- **Passage shown**:
·····
Michael Mente desired a rare sports car.
The Los Angeles resident and founder and CEO of Revolve, a popular online fashion retailer, had a specific one in mind: a limited edition Mercedes-AMG ONE, a plug-in hybrid featuring Formula One-derived technology. The luxury car manufacturer only made 275 of them, Mente alleged in a federal lawsuit filed last month.
The price? $5.4 million.
So in 2021, Mente was put in touch with a Colorado attorney named Scott Oliver, who, according to the complaint, claimed to represent an exotic car dealer from France named Jean-Pierre M.R. Clement.
Clement, Oliver told Mente, purchased a “build slot” from Mercedes-Benz for the hypercar once it was completed, the lawsuit alleges.
Months went by. Mente waited for the date when he’d be able to select custom features for the car. But that date never came, because Jean-Pierre M.R. Clement wasn’t real. And the $5.4 million car? He didn’t have that, either.
Instead, in June 2022, Mente learned from the U.S. Department of Homeland Security that he had been allegedly defrauded by a Texas man named Traveon Rogers, a serial con artist posing as the French dealer.
Mente, who could not be reached for comment, outlined these allegations in a lawsuit filed in the U.S. District Court of Colorado on Feb. 18 against Oliver and Rogers, accusing them of orchestrating a multimillion-dollar heist. The lawsuit seeks the return of the $5.4 million plus further damages.
Rogers, who also could not be reached, is now in a Texas prison stemming from a criminal conviction last year.
·····
- **Stored data**:

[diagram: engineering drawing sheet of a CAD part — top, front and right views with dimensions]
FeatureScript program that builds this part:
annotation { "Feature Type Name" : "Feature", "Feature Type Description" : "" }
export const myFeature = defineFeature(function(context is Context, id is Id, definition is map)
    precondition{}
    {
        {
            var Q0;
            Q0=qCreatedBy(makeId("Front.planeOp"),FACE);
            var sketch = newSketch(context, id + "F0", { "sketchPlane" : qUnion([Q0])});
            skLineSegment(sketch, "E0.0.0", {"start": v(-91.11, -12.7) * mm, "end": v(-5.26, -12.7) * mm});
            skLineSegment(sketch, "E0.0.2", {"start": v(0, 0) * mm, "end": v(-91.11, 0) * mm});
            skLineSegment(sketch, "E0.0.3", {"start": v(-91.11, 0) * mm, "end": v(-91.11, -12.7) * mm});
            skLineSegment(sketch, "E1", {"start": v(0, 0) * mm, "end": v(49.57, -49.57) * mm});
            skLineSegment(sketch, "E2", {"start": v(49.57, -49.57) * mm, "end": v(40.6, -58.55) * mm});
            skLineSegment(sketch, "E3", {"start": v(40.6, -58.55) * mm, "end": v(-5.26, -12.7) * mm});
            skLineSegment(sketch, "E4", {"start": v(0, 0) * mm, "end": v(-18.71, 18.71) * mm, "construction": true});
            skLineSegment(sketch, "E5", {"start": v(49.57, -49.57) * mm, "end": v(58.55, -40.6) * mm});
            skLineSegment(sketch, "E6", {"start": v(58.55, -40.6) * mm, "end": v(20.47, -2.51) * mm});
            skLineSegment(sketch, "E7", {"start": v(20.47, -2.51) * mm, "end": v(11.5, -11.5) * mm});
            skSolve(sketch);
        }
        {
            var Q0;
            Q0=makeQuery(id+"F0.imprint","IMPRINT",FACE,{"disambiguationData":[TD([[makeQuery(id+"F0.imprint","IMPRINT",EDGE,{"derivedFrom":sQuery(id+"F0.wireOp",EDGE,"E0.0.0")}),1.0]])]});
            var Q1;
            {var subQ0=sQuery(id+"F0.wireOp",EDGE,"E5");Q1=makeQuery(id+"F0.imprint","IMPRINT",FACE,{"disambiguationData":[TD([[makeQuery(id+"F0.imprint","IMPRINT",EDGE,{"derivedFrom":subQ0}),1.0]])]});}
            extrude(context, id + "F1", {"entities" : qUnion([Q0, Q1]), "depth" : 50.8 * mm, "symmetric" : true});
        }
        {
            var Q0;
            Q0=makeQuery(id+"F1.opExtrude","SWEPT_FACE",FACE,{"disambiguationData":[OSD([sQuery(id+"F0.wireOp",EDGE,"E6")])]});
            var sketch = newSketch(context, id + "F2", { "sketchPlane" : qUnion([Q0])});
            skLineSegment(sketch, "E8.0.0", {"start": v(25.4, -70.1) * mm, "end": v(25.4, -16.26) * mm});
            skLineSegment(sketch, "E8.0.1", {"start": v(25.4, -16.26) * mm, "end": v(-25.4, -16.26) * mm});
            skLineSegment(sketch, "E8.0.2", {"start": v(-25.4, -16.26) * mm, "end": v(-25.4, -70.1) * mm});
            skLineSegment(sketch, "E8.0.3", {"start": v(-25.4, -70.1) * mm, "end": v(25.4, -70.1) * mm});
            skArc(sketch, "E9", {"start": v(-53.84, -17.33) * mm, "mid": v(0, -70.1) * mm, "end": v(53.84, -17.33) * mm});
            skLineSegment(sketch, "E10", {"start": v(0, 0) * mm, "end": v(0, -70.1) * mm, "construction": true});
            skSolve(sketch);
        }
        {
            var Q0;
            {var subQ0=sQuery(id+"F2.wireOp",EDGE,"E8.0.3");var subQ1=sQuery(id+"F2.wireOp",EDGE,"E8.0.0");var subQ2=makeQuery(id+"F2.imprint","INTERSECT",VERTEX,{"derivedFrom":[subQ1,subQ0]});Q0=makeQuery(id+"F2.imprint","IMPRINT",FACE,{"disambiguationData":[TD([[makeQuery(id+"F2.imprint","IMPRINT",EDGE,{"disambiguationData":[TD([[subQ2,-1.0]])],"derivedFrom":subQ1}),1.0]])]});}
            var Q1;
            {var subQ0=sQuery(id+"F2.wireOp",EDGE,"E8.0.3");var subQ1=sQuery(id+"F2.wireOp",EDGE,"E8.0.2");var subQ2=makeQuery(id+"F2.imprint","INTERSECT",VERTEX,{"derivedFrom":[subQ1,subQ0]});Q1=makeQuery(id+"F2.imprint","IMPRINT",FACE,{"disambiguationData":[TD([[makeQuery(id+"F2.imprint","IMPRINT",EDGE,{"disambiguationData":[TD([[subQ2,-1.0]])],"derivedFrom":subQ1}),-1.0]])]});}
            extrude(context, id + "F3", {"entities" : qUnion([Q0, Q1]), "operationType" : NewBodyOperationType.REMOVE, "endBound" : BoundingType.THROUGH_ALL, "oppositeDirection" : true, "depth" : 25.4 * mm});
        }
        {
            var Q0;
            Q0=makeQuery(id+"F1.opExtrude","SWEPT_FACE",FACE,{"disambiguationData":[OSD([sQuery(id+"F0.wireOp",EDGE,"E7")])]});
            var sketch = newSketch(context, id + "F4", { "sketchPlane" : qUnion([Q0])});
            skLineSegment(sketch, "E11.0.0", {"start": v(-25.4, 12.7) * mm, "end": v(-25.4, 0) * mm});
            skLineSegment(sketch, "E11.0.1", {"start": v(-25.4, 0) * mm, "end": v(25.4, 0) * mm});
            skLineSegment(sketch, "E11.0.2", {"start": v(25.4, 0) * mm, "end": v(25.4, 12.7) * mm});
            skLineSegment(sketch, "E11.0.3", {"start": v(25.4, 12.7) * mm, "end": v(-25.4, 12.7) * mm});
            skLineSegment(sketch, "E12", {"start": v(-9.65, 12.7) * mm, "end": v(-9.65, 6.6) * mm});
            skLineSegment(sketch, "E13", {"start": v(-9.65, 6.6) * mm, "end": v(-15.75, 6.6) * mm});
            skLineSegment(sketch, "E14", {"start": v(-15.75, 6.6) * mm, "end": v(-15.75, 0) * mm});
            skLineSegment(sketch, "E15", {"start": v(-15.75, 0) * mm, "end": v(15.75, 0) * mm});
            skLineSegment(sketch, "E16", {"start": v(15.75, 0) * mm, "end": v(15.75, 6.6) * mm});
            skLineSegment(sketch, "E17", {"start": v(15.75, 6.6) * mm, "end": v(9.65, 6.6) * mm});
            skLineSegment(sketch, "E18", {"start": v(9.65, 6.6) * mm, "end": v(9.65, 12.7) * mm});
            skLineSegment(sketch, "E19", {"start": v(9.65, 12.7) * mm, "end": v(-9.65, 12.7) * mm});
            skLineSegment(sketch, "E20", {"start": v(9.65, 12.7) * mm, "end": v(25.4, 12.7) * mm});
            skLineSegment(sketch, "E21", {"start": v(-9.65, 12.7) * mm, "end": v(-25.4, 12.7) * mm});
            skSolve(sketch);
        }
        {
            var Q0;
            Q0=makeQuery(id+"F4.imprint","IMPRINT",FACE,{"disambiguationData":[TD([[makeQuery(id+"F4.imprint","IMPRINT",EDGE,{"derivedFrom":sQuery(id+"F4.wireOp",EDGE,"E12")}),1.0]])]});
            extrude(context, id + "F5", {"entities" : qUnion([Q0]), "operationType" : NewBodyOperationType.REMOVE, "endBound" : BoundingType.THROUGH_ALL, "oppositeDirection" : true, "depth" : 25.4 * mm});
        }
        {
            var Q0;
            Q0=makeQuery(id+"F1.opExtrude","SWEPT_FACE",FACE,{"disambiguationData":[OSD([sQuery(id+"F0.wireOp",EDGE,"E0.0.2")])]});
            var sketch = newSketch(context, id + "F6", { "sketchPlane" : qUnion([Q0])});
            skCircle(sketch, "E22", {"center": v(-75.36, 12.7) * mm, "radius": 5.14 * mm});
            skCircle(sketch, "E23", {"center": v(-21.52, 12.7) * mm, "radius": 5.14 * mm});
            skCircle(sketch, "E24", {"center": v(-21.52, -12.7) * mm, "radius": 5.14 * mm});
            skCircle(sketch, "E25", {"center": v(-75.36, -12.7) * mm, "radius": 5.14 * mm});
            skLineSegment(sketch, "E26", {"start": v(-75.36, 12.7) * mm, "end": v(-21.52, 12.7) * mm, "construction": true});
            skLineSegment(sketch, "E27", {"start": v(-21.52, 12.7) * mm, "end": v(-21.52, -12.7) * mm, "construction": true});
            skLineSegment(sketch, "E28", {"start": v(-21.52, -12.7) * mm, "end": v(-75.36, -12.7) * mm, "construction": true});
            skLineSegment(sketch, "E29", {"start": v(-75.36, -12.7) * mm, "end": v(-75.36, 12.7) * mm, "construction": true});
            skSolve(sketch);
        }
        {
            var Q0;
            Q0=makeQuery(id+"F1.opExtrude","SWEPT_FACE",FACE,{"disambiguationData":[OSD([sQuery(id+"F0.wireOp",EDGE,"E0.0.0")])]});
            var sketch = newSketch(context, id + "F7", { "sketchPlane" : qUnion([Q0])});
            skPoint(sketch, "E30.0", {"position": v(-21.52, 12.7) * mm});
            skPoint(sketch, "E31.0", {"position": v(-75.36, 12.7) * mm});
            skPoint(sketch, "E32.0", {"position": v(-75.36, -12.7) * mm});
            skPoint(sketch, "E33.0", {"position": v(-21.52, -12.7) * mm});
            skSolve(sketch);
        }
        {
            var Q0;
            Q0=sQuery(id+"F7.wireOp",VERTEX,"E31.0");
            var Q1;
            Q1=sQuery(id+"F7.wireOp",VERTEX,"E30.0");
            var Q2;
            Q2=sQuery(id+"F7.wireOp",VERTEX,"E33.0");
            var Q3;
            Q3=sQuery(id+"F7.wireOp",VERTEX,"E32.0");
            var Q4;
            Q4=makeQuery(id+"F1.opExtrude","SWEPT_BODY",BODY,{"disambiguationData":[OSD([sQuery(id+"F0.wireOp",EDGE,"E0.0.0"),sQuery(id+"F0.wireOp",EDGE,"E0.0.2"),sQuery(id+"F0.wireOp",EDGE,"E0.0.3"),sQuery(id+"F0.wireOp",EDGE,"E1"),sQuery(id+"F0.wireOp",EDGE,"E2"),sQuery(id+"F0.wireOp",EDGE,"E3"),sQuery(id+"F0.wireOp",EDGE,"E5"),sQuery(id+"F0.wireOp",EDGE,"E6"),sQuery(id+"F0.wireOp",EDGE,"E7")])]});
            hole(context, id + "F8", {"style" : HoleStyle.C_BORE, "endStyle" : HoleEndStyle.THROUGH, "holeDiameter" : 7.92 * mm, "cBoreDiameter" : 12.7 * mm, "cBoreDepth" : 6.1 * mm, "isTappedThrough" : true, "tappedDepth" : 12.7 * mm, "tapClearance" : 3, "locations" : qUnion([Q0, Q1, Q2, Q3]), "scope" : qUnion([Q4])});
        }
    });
·····
- **Exercise prompt**: Copy the passage from the article on the Mercedes-AMG ONE lawsuit between "So in 2021, Mente" and "have that, either.", inclusive.

- **Output of the task**:
So in 2021, Mente was put in touch with a Colorado attorney named Scott Oliver, who, according to the complaint, claimed to represent an exotic car dealer from France named Jean-Pierre M.R. Clement.
Clement, Oliver told Mente, purchased a “build slot” from Mercedes-Benz for the hypercar once it was completed, the lawsuit alleges.
Months went by. Mente waited for the date when he’d be able to select custom features for the car. But that date never came, because Jean-Pierre M.R. Clement wasn’t real. And the $5.4 million car? He didn’t have that, either.